Comparison of rocuronium and suxamethonium for rapid tracheal intubation in children.
Author(s): Cheng CA, Aun CS, Gin T
Affiliation(s): Department of Anaesthesia and Intensive Care, The Chinese University of Hong Kong, The Prince of Wales Hospital, Shatin, New Territories, Hong Kong.
Publication date & source: 2002-02, Paediatr Anaesth., 12(2):140-5.
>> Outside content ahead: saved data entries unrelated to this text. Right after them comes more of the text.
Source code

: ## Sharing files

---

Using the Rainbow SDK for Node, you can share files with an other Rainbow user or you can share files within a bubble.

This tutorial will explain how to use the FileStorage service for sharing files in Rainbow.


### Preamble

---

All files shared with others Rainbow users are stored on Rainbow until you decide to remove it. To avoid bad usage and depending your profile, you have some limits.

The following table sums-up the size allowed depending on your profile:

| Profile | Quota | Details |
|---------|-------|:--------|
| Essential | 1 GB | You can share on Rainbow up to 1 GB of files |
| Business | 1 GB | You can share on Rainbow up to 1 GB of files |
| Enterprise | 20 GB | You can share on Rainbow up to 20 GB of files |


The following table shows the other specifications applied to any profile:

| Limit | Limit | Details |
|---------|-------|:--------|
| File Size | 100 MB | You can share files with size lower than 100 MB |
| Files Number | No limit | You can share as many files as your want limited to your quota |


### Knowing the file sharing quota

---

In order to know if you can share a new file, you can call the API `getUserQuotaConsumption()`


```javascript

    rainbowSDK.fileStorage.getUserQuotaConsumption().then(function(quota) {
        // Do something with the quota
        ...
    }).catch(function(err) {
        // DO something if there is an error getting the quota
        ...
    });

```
Publication type: Clinical Trial; Randomized Controlled Trial
BACKGROUND: The purpose of our study was to determine whether a smaller dose of rocuronium than previously reported could provide similar intubating conditions to suxamethonium during rapid-sequence induction of anaesthesia in children. METHODS: One hundred and twenty ASA I, unpremedicated children, aged 1-10 years, who were undergoing elective surgery, were randomized into three groups to receive rocuronium 0.6 mg.kg-1, rocuronium 0.9 mg.kg-1 or suxamethonium 1.5 mg.kg-1. The study was double-blinded, anaesthesia and timing of injection was standardized to alfentanil 10 microg.kg-1, thiopentone 5 mg.kg-1 and the study drug. Intubation was attempted at 30 s after injection of neuromuscular relaxant and intubating conditions graded as excellent, good, poor or impossible. RESULTS: All 120 children were successfully intubated within 60 s without need for a second attempt after administration of neuromuscular relaxant. Differences between suxamethonium and rocuronium 0.6 mg.kg-1 and between the two doses of rocuronium were statistically significant (P=0.016 and 0.007, respectively). CONCLUSIONS: Rocuronium 0.9 mg.kg-1 provides similar intubating conditions to suxamethonium 1.5 mg.kg-1 during modified rapid-sequence induction using alfentanil and thiopentone in children (P=0.671). Rocuronium 0.6 mg.kg-1 was inadequate.